BB&T Corporation (NYSE:BBT) has a lot to offer, especially to those investors who want to diversify away from large-cap banks that keep on irrating investors with negative news headlines about fines and mortgage settlements.
BB&T makes a compelling value proposition: The ninth largest bank based on deposit market share convinces investors with a proven community banking business model. BB&T has a strong reputation as a deposit-catching franchise, has materially improved its underlying asset quality over the last couple of years and further convinces with top notch results in the Fed's stress test exercise.
It's all about the deposits
Classic community banking requires banks to take in deposits and use them as a basis for their loan generation.
Deposits are essential for banks, but especially community banks, to build a sustainable basis for business growth and in order to facilitate lending to local businesses and home owners.zx
As such, it is a good thing, that BB&T is a strong franchise when it comes to capturing customer deposits around the country. At the end of the first quarter 2014, BB&T reported total deposits of $127.5 billion and often manages to be among the state's top five deposit franchises.
Improving asset quality
Ever since the financial crisis caused some hurtful dips in profitability due to soured loans and mortgages, investors moved to closely watch a bank's credit trends.
A bank's underlying asset quality can be gauged via the nonperforming assets/loans ratio or a variation thereof, and should clearly be downward trending in order to water investors' mouths. Why?
Because higher average asset quality translates into lower charge-offs and, as a result, higher prospective earnings.
BB&T certainly has made some remarkable progress by working through its legacy issues.
The bank also made some remarkable progress in reducing net charge-offs, another indicator of a bank's asset quality: Annualized core net charge-offs have decreased from 0.98% in Q1 2013 (not a very high level to begin with) to 0.47% in Q1 2014 and indicate a high degree of credit quality.
Adequately positioned and capitalized to weather another storm
Though nobody hopes for it, a shock in the financial system or an economic downturn could happen anytime, especially after certain asset classes have done well for investors over an extended period of time and signs of exuberance are being ignored by the market.

SHORT TASK 1 - Give every section heading in the BB&T article.

SUPPLIED MATERIAL -
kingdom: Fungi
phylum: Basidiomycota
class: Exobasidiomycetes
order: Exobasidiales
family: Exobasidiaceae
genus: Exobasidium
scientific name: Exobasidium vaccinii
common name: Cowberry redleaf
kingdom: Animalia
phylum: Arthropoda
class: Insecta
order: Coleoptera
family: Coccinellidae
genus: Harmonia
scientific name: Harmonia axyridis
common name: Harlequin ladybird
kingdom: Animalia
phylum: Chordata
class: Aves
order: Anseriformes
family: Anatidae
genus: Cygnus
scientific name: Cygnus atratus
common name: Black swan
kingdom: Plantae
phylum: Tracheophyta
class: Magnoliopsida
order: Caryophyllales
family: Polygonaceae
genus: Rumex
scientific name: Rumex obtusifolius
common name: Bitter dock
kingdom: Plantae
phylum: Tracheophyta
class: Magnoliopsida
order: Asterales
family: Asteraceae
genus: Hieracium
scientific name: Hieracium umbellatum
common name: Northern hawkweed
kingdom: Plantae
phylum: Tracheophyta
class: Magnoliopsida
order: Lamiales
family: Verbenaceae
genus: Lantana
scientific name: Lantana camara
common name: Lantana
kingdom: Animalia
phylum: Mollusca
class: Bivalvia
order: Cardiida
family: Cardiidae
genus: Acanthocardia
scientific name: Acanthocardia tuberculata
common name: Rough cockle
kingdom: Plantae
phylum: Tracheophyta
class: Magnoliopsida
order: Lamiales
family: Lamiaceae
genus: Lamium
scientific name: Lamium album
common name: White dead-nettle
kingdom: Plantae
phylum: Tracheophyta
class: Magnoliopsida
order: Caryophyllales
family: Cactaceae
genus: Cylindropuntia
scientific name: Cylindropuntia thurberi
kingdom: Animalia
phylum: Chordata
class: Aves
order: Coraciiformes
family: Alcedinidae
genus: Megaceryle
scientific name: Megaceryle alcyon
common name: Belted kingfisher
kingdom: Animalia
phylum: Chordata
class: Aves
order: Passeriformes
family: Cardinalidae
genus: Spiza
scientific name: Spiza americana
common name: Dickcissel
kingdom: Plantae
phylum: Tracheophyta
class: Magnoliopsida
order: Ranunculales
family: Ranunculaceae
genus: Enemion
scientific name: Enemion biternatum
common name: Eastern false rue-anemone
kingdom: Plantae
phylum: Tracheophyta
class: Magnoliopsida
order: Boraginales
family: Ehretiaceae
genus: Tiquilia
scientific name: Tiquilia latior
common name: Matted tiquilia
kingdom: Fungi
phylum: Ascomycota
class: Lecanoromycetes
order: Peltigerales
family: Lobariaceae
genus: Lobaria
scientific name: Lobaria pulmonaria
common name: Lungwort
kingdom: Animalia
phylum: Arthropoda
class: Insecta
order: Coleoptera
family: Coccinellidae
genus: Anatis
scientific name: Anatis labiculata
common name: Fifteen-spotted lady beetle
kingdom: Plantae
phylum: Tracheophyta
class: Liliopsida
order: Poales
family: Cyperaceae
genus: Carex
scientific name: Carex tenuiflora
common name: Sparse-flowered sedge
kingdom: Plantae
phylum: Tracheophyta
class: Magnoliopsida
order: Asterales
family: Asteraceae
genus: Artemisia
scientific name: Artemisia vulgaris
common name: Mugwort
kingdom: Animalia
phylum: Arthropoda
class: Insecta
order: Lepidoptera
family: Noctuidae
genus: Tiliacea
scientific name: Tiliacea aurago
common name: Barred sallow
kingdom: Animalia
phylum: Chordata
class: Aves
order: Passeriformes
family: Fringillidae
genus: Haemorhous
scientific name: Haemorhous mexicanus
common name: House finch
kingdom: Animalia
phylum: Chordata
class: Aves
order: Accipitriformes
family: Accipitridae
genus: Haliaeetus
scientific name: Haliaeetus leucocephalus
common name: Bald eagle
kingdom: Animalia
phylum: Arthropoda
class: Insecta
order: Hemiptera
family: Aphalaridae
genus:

SHORT TASK 2 - In the records, write out everything from the line containing "common name: Dickcissel" down to the line containing "genus: Artemisia", keeping both of those lines.

EXERCISE SOLUTION 1 -
It's all about the deposits
Improving asset quality
Adequately positioned and capitalized to weather another storm

EXERCISE SOLUTION 2 -
common name: Dickcissel
kingdom: Plantae
phylum: Tracheophyta
class: Magnoliopsida
order: Ranunculales
family: Ranunculaceae
genus: Enemion
scientific name: Enemion biternatum
common name: Eastern false rue-anemone
kingdom: Plantae
phylum: Tracheophyta
class: Magnoliopsida
order: Boraginales
family: Ehretiaceae
genus: Tiquilia
scientific name: Tiquilia latior
common name: Matted tiquilia
kingdom: Fungi
phylum: Ascomycota
class: Lecanoromycetes
order: Peltigerales
family: Lobariaceae
genus: Lobaria
scientific name: Lobaria pulmonaria
common name: Lungwort
kingdom: Animalia
phylum: Arthropoda
class: Insecta
order: Coleoptera
family: Coccinellidae
genus: Anatis
scientific name: Anatis labiculata
common name: Fifteen-spotted lady beetle
kingdom: Plantae
phylum: Tracheophyta
class: Liliopsida
order: Poales
family: Cyperaceae
genus: Carex
scientific name: Carex tenuiflora
common name: Sparse-flowered sedge
kingdom: Plantae
phylum: Tracheophyta
class: Magnoliopsida
order: Asterales
family: Asteraceae
genus: Artemisia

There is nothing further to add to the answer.